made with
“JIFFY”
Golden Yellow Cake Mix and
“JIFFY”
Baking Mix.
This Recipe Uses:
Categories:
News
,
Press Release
* * *
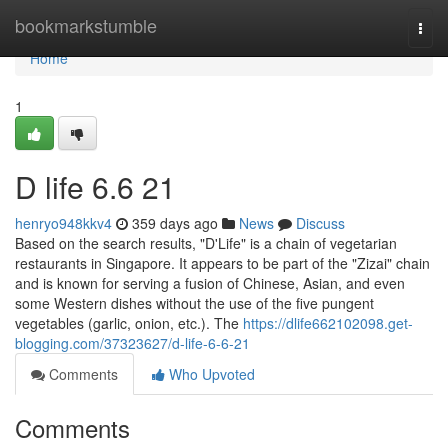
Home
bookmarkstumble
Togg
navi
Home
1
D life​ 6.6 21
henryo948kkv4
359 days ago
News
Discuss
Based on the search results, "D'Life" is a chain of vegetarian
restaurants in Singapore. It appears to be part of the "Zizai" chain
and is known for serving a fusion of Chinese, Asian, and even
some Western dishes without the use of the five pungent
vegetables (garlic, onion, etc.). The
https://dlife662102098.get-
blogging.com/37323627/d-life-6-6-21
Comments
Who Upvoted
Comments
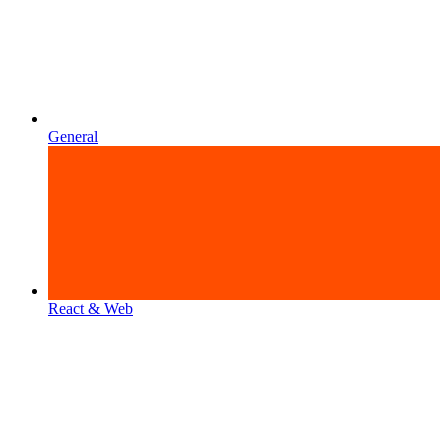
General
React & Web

About this exercise:
Gather every line from the records above that contains the word "chain", and list them.

Written response:
Based on the search results, "D'Life" is a chain of vegetarian
restaurants in Singapore. It appears to be part of the "Zizai" chain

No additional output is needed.